**WHAT YOU WILL DO:**
Repeat every line of the data exactly; no picture belongs in the copy.

**DATASET CONTENT:**
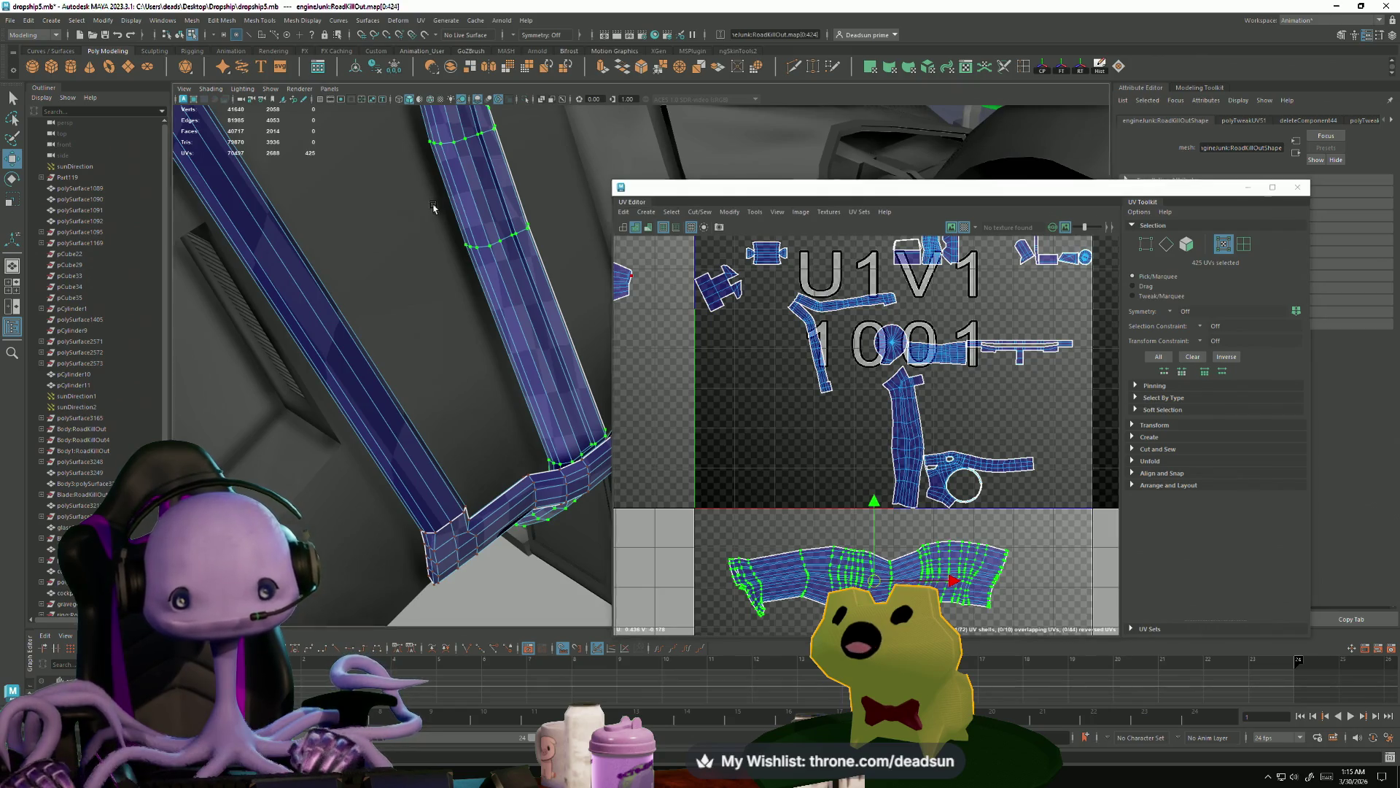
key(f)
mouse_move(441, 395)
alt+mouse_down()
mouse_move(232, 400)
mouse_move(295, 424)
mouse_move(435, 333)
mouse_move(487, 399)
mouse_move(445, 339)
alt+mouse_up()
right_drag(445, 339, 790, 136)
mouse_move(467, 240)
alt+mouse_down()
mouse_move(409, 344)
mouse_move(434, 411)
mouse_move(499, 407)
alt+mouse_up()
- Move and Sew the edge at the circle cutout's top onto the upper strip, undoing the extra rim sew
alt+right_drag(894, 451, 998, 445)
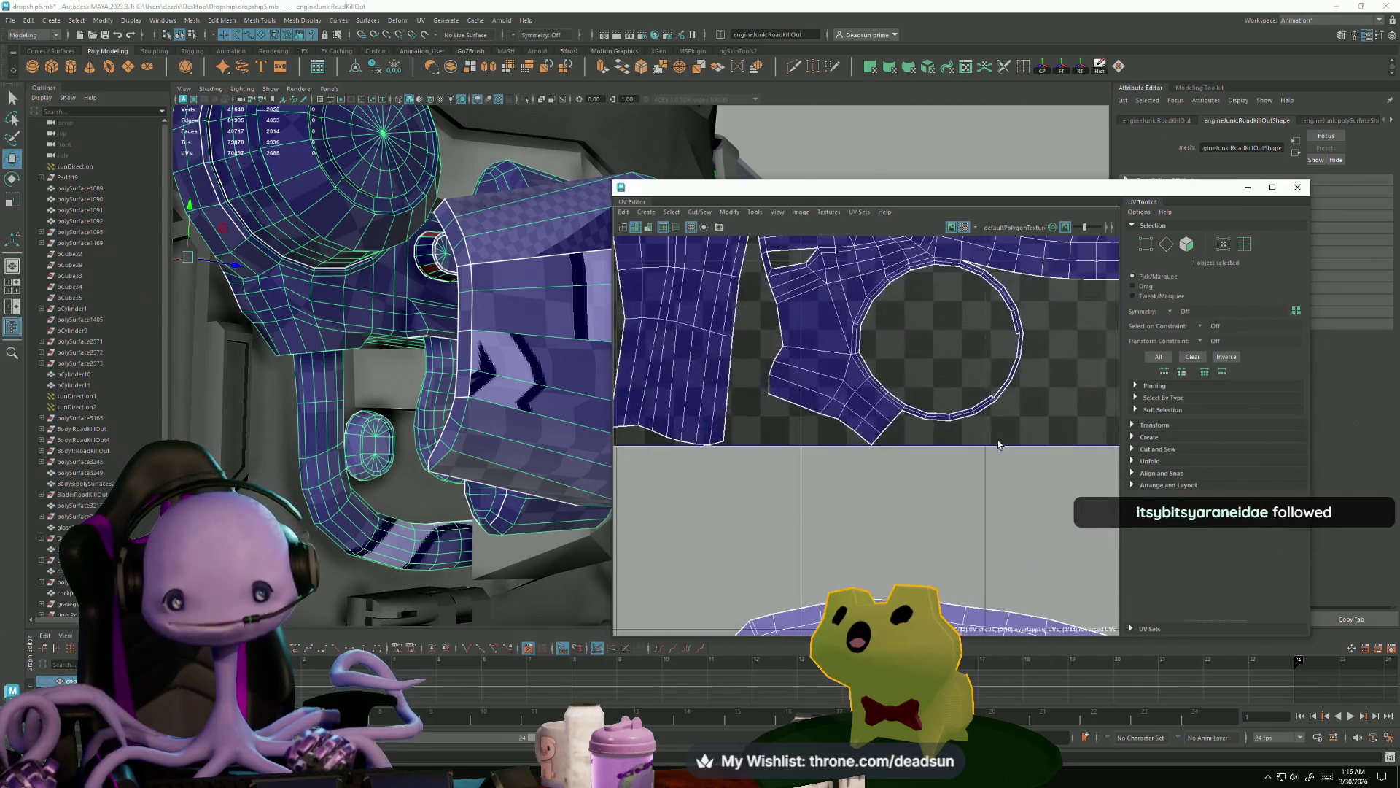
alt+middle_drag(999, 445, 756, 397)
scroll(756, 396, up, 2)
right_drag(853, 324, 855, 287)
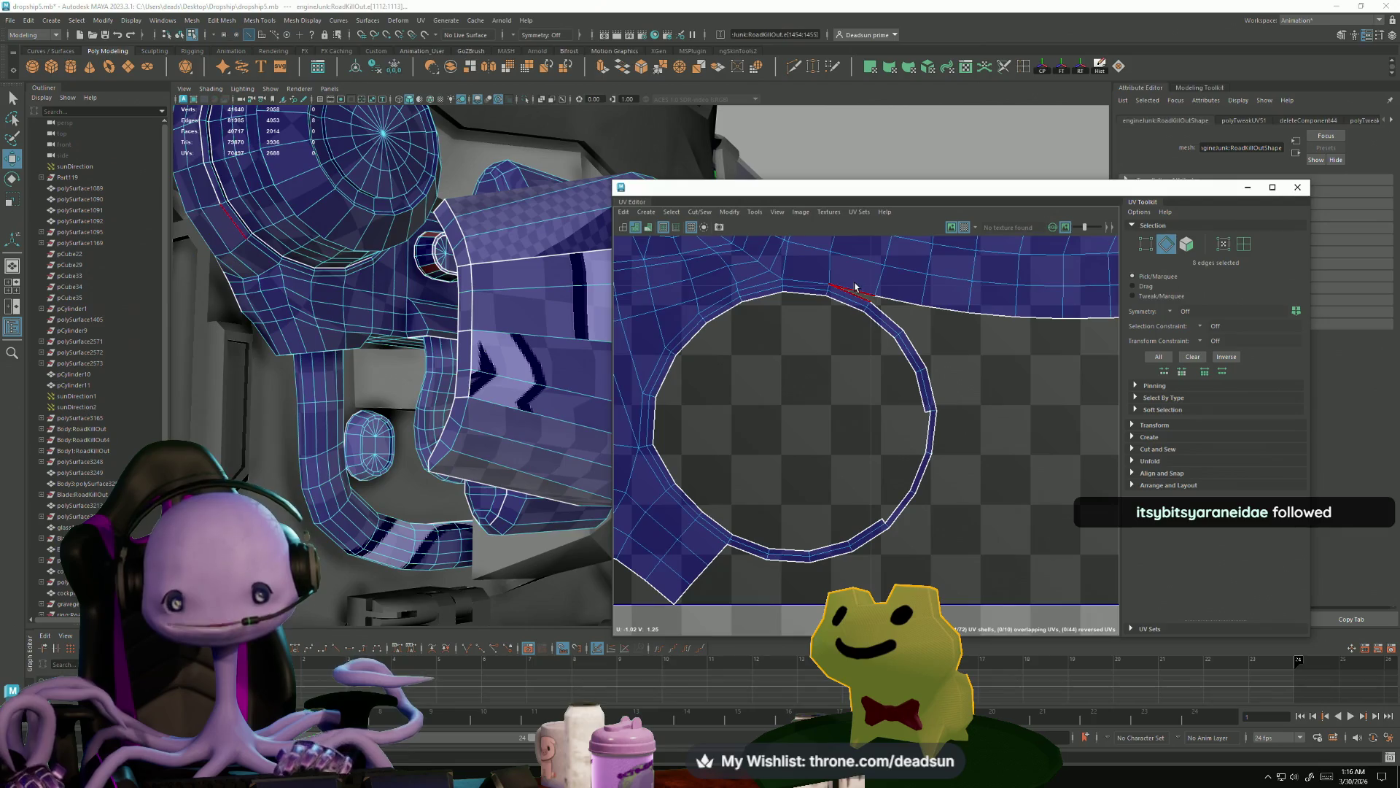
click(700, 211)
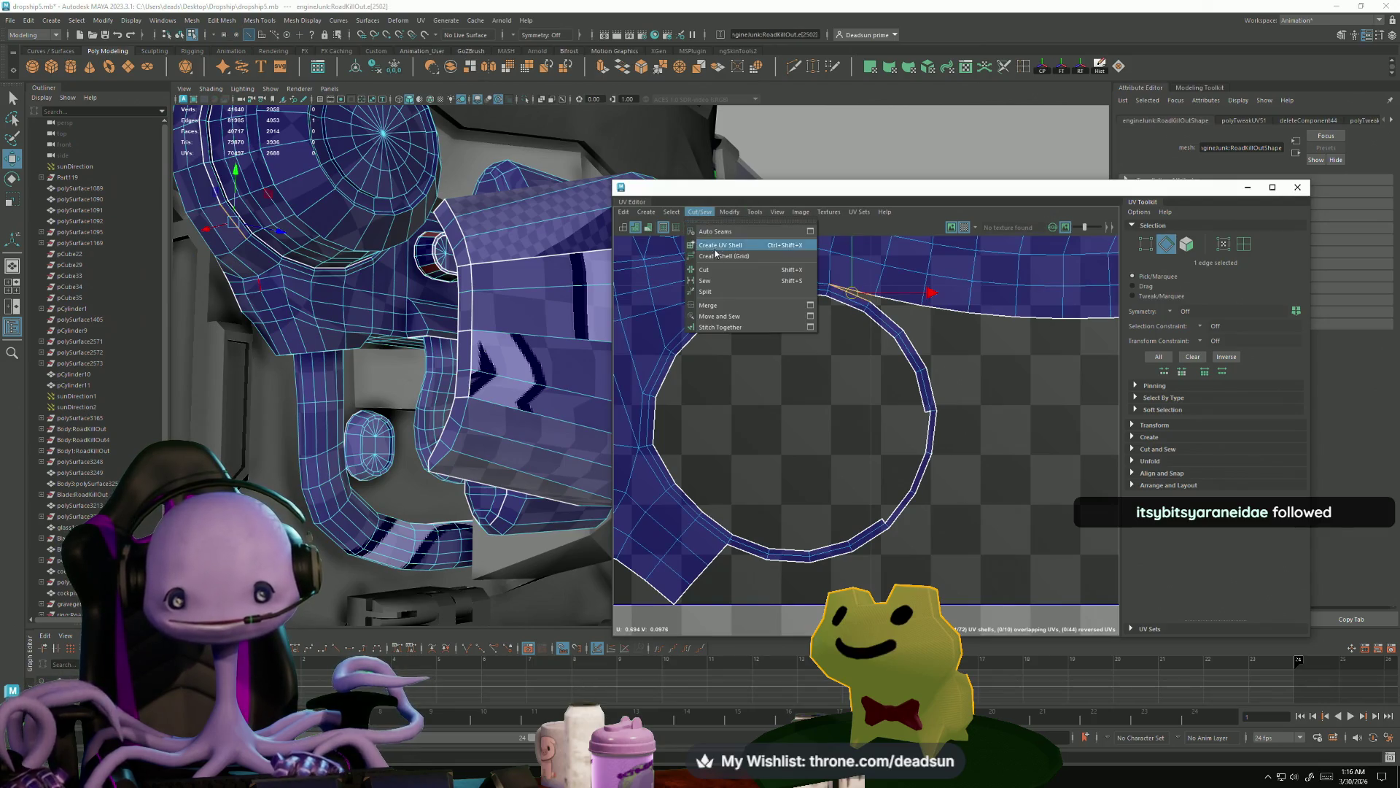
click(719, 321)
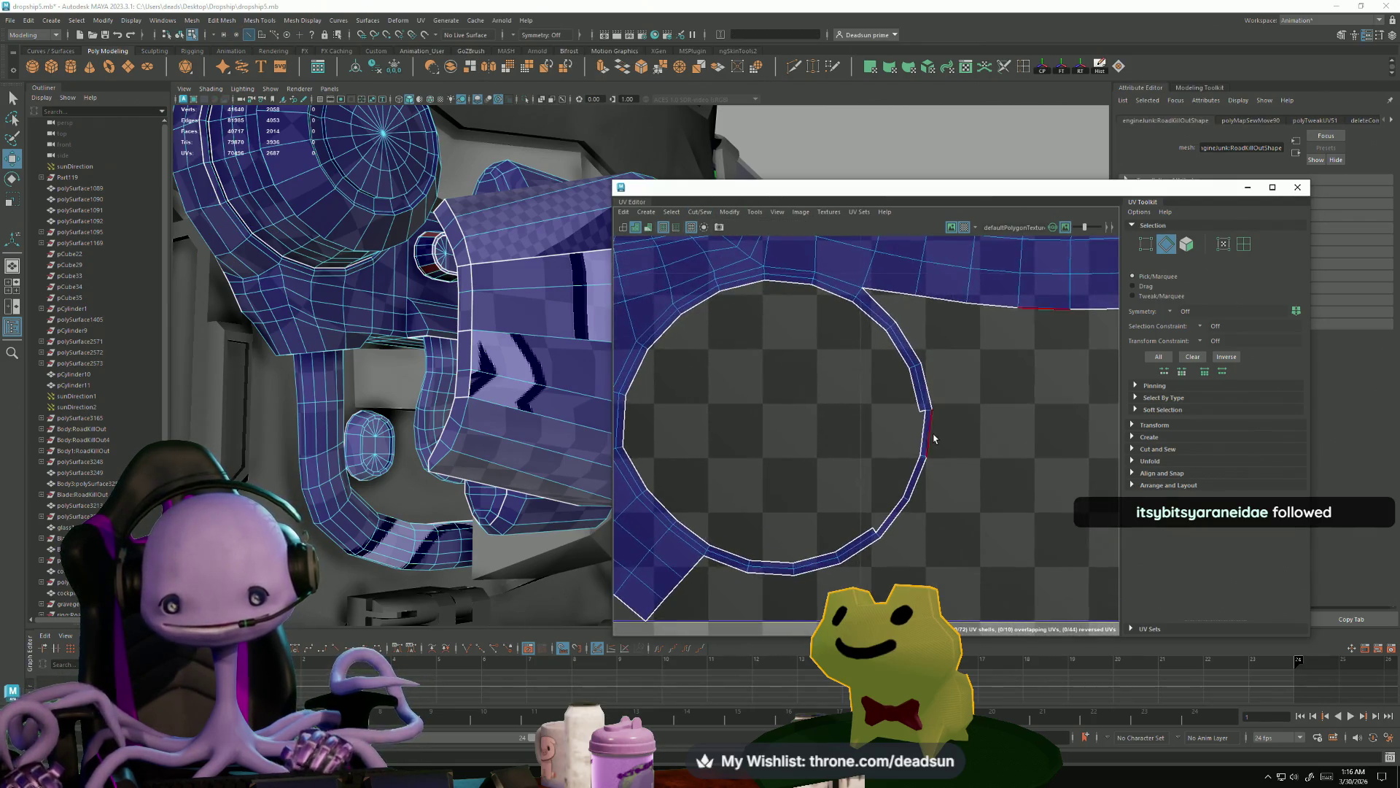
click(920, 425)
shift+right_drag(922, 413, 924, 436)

**ANSWER BOX:**
key(f)
mouse_move(441, 395)
alt+mouse_down()
mouse_move(232, 400)
mouse_move(295, 424)
mouse_move(435, 333)
mouse_move(487, 399)
mouse_move(445, 339)
alt+mouse_up()
right_drag(445, 339, 790, 136)
mouse_move(467, 240)
alt+mouse_down()
mouse_move(409, 344)
mouse_move(434, 411)
mouse_move(499, 407)
alt+mouse_up()
- Move and Sew the edge at the circle cutout's top onto the upper strip, undoing the extra rim sew
alt+right_drag(894, 451, 998, 445)
alt+middle_drag(999, 445, 756, 397)
scroll(756, 396, up, 2)
right_drag(853, 324, 855, 287)
click(700, 211)
click(719, 321)
click(920, 425)
shift+right_drag(922, 413, 924, 436)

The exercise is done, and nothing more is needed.